=== Begin Enclosure ===

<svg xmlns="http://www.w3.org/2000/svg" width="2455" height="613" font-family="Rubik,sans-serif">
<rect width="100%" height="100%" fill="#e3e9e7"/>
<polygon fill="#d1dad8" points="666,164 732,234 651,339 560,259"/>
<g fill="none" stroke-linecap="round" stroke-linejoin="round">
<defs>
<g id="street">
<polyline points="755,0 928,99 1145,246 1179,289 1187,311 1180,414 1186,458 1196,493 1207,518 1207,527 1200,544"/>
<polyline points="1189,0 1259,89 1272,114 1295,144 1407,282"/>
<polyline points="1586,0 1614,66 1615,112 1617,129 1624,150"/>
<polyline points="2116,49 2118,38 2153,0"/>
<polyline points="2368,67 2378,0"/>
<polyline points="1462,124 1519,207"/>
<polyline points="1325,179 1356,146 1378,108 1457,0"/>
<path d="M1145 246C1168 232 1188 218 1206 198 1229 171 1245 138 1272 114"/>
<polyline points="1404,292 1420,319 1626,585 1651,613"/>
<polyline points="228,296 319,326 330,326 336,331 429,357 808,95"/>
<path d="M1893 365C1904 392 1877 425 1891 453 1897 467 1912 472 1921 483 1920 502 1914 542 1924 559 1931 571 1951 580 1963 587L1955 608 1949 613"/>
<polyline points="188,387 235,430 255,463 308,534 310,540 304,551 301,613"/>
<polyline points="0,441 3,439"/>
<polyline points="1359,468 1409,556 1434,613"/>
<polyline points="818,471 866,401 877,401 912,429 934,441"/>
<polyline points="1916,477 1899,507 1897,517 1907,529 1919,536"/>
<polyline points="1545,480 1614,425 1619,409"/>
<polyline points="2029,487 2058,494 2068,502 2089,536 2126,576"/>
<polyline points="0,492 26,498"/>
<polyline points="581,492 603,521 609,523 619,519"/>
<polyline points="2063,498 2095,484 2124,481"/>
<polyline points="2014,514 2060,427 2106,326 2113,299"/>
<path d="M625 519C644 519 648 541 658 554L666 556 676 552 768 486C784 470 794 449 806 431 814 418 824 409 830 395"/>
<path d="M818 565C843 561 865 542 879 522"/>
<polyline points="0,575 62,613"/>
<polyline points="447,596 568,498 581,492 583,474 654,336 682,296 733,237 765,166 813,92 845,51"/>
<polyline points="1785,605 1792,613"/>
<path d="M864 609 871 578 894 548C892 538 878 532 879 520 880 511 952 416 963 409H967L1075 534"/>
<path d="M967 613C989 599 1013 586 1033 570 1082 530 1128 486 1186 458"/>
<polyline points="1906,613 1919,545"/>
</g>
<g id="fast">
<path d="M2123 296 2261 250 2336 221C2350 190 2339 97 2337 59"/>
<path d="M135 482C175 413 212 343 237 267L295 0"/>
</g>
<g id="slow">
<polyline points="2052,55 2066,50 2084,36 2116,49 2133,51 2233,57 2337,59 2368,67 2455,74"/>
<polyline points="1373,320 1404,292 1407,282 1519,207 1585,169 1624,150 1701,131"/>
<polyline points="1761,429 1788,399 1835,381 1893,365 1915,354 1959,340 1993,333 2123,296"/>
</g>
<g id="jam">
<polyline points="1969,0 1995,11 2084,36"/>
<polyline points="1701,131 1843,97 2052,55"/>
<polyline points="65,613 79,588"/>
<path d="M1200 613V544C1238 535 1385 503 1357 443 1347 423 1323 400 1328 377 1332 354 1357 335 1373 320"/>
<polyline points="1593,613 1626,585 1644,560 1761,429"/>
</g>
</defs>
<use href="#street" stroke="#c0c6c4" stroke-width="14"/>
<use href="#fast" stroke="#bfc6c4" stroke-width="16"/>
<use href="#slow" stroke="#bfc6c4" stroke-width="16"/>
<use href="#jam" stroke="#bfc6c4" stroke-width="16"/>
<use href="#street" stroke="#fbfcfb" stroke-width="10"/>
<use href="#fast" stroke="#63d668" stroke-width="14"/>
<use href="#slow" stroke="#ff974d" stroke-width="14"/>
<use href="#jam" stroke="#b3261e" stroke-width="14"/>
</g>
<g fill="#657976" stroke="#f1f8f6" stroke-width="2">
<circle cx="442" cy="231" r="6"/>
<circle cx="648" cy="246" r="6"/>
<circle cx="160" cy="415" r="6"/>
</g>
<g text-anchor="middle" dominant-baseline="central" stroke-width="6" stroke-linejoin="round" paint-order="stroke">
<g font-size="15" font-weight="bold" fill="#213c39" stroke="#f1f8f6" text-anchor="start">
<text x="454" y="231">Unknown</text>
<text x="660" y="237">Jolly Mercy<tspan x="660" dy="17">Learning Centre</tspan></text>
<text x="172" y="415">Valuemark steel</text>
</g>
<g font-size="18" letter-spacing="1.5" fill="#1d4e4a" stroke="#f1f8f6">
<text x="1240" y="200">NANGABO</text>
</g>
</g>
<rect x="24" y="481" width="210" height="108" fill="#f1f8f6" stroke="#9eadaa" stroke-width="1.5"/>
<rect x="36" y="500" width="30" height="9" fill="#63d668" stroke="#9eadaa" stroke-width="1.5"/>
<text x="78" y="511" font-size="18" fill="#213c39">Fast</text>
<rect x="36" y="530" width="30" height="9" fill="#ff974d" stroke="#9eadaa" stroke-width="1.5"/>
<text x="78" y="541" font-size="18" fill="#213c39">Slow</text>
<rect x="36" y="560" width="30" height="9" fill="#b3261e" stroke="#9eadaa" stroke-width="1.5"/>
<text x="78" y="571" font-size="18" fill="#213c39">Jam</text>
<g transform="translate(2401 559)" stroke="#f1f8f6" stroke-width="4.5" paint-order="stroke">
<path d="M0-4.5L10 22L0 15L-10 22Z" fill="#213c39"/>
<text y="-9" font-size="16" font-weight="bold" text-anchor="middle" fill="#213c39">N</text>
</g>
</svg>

=== End Enclosure ===
=== Begin Enclosure ===

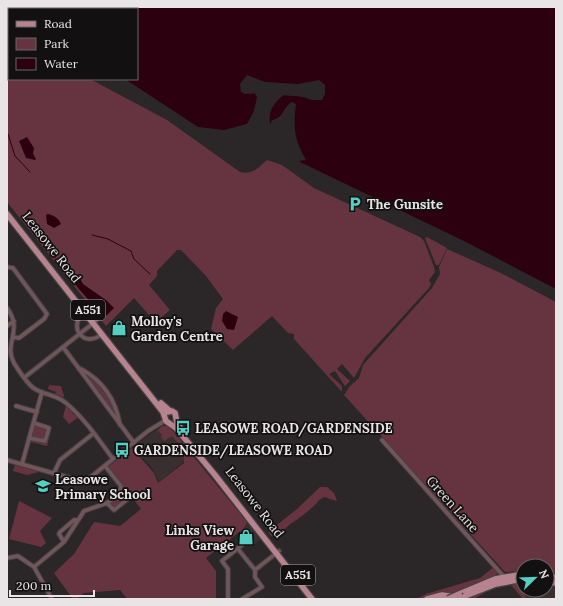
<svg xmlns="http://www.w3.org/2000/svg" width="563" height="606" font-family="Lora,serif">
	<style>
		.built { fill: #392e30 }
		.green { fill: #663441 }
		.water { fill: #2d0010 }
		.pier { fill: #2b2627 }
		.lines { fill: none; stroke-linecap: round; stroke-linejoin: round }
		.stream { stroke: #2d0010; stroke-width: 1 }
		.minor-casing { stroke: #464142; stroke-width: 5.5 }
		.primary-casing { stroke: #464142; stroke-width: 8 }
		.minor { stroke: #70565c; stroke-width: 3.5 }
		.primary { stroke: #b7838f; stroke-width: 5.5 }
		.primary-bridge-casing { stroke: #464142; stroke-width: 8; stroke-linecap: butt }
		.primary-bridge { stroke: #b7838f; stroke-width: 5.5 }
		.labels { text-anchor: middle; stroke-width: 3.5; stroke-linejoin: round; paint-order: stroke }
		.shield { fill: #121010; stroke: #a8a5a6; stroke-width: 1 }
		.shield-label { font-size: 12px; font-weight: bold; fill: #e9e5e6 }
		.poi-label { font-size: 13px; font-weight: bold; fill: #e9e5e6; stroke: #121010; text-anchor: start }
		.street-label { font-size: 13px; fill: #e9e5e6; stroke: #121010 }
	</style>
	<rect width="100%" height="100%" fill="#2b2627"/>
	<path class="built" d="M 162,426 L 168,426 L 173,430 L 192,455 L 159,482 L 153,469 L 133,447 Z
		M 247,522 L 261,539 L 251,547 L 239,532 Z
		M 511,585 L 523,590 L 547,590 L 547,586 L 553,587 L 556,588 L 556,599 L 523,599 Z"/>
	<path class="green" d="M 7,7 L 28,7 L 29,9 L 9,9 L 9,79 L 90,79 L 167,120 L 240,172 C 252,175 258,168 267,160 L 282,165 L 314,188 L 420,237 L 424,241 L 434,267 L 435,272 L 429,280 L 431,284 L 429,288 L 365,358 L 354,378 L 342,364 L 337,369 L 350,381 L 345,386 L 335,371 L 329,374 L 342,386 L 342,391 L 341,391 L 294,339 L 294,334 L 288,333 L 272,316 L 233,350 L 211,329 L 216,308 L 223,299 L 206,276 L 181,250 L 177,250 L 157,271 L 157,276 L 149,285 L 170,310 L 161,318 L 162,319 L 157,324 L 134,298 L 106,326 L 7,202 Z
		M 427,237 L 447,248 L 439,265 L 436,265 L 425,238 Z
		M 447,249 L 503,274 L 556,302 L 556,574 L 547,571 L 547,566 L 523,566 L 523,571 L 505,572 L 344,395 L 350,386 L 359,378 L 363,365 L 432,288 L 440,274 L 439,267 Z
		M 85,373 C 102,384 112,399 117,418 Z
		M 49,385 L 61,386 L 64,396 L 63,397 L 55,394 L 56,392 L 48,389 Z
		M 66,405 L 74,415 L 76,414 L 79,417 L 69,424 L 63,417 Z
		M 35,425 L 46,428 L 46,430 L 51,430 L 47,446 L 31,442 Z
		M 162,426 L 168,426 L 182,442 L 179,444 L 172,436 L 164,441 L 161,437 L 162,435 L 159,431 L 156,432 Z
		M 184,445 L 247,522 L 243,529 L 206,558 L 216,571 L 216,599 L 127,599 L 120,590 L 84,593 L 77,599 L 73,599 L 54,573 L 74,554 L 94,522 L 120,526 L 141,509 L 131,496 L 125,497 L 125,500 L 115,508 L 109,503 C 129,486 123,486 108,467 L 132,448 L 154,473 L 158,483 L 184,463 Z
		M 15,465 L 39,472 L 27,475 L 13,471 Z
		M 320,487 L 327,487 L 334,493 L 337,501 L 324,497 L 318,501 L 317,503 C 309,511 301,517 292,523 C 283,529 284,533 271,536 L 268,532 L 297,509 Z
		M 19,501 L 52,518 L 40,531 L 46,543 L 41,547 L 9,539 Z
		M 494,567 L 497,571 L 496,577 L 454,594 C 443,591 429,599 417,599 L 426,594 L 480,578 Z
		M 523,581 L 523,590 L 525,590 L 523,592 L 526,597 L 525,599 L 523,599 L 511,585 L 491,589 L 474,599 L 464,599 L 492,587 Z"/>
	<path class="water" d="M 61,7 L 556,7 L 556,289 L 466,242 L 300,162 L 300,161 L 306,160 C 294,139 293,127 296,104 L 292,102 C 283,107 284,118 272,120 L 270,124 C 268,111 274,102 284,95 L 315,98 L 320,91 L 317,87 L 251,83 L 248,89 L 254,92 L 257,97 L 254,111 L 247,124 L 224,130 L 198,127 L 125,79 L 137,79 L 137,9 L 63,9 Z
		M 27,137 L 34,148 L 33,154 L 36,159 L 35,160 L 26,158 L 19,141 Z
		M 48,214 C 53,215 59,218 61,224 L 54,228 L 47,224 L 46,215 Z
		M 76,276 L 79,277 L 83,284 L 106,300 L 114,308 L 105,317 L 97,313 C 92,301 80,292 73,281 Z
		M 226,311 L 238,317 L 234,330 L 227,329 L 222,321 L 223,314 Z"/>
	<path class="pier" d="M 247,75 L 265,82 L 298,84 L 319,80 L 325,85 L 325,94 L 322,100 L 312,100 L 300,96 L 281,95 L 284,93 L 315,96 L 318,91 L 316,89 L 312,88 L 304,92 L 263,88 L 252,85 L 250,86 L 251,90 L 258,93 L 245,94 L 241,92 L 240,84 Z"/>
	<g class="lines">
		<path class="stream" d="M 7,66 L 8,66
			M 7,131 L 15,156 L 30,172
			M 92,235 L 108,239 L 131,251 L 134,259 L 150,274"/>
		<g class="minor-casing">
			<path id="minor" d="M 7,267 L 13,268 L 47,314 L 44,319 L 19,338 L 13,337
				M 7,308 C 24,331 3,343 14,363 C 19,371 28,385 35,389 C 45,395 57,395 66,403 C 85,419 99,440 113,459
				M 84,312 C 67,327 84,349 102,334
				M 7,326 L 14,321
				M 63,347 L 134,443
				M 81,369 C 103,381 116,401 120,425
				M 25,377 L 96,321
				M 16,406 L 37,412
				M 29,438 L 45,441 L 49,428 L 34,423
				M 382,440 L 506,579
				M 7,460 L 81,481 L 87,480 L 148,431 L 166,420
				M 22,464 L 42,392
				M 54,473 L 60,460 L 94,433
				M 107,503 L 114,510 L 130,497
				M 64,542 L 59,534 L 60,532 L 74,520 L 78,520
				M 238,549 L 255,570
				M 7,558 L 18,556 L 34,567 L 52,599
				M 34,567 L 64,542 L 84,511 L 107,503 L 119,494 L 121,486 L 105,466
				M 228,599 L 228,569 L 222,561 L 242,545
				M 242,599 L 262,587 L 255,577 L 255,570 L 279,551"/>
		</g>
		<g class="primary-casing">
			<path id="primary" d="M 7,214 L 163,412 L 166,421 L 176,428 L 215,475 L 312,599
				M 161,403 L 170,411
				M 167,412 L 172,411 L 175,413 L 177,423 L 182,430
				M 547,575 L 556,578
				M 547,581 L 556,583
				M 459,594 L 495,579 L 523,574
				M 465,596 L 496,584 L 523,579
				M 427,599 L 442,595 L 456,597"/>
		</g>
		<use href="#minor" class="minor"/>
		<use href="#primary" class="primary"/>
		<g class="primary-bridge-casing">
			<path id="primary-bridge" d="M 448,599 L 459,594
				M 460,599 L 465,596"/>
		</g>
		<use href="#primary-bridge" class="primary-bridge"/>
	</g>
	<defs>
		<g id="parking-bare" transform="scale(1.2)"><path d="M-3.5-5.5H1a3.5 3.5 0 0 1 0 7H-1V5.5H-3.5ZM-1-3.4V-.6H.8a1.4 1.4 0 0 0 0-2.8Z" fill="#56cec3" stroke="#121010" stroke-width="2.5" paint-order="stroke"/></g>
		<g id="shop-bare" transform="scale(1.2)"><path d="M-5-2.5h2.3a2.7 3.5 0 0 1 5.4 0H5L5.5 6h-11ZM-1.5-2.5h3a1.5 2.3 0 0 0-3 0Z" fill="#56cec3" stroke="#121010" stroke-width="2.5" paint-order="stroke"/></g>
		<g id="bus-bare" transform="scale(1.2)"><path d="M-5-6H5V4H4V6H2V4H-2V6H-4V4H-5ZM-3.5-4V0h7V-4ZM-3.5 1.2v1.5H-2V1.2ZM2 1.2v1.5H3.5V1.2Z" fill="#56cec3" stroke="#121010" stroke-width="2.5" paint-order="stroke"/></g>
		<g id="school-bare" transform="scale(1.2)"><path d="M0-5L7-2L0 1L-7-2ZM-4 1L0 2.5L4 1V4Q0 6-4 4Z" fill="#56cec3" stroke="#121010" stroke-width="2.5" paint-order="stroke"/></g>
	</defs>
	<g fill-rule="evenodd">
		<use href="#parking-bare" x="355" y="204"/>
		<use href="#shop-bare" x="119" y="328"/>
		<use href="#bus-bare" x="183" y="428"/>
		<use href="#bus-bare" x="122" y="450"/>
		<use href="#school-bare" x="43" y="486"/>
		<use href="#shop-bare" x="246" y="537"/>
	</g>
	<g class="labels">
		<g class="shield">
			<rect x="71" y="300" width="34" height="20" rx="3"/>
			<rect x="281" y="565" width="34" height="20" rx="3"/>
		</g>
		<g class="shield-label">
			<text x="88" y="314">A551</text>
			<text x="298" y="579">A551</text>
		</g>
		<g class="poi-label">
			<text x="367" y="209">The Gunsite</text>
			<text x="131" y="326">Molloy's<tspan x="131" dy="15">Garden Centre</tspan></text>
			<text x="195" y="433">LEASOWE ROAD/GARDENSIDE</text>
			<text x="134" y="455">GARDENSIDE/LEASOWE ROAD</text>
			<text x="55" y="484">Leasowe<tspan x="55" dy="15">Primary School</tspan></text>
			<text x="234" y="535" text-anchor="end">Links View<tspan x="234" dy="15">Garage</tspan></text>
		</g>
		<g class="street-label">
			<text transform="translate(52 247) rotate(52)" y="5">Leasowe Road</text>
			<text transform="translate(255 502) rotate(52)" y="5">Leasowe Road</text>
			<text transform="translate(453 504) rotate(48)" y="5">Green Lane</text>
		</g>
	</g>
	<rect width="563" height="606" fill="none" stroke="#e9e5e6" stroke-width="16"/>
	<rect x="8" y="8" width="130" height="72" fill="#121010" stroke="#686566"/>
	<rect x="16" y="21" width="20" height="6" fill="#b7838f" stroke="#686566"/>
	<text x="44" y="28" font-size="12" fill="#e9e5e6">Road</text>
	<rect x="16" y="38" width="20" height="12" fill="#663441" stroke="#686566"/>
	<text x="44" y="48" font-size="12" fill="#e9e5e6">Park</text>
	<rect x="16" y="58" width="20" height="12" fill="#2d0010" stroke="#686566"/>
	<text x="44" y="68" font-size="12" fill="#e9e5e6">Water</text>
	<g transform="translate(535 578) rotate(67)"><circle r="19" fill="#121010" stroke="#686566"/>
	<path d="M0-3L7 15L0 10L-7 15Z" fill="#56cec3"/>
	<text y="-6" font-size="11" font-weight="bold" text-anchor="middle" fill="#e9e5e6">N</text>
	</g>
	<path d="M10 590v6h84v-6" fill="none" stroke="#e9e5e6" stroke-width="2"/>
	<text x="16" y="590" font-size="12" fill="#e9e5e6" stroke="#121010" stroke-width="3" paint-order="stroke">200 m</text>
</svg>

=== End Enclosure ===

#### [YOUR OBJECTIVE]
Search the material for the word "labels" and copy each line where it occurs.

#### [WRITTEN SOLUTION]
		.labels { text-anchor: middle; stroke-width: 3.5; stroke-linejoin: round; paint-order: stroke }
	<g class="labels">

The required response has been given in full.